## [Work item]
Copy out every one of these lines word for word, keeping their order.

Text extracted from each page:
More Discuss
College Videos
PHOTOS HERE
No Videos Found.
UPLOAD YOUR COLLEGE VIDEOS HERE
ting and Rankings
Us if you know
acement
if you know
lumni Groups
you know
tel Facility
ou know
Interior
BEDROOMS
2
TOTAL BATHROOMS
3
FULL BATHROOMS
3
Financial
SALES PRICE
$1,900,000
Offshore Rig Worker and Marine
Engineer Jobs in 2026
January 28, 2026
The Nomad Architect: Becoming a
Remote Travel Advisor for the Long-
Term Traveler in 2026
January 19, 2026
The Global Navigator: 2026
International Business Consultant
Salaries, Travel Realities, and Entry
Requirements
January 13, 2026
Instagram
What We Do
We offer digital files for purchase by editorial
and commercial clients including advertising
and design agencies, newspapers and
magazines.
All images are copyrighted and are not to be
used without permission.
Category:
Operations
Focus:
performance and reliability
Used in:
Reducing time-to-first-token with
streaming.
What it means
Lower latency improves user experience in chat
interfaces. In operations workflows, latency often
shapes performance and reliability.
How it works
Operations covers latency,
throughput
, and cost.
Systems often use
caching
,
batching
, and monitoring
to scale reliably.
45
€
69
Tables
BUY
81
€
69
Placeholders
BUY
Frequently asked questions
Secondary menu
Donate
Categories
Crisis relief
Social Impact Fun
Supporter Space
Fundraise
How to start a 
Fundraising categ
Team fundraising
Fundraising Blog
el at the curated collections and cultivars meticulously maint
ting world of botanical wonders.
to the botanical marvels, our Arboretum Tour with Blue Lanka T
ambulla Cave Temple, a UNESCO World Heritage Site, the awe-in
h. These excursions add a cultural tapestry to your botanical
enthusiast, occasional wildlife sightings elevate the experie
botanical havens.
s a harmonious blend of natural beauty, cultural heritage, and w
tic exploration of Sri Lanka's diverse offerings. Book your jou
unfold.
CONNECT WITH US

## [Task result]
More Discuss
College Videos
PHOTOS HERE
No Videos Found.
UPLOAD YOUR COLLEGE VIDEOS HERE
ting and Rankings
Us if you know
acement
if you know
lumni Groups
you know
tel Facility
ou know
Interior
BEDROOMS
2
TOTAL BATHROOMS
3
FULL BATHROOMS
3
Financial
SALES PRICE
$1,900,000
Offshore Rig Worker and Marine
Engineer Jobs in 2026
January 28, 2026
The Nomad Architect: Becoming a
Remote Travel Advisor for the Long-
Term Traveler in 2026
January 19, 2026
The Global Navigator: 2026
International Business Consultant
Salaries, Travel Realities, and Entry
Requirements
January 13, 2026
Instagram
What We Do
We offer digital files for purchase by editorial
and commercial clients including advertising
and design agencies, newspapers and
magazines.
All images are copyrighted and are not to be
used without permission.
Category:
Operations
Focus:
performance and reliability
Used in:
Reducing time-to-first-token with
streaming.
What it means
Lower latency improves user experience in chat
interfaces. In operations workflows, latency often
shapes performance and reliability.
How it works
Operations covers latency,
throughput
, and cost.
Systems often use
caching
,
batching
, and monitoring
to scale reliably.
45
€
69
Tables
BUY
81
€
69
Placeholders
BUY
Frequently asked questions
Secondary menu
Donate
Categories
Crisis relief
Social Impact Fun
Supporter Space
Fundraise
How to start a 
Fundraising categ
Team fundraising
Fundraising Blog
el at the curated collections and cultivars meticulously maint
ting world of botanical wonders.
to the botanical marvels, our Arboretum Tour with Blue Lanka T
ambulla Cave Temple, a UNESCO World Heritage Site, the awe-in
h. These excursions add a cultural tapestry to your botanical
enthusiast, occasional wildlife sightings elevate the experie
botanical havens.
s a harmonious blend of natural beauty, cultural heritage, and w
tic exploration of Sri Lanka's diverse offerings. Book your jou
unfold.
CONNECT WITH US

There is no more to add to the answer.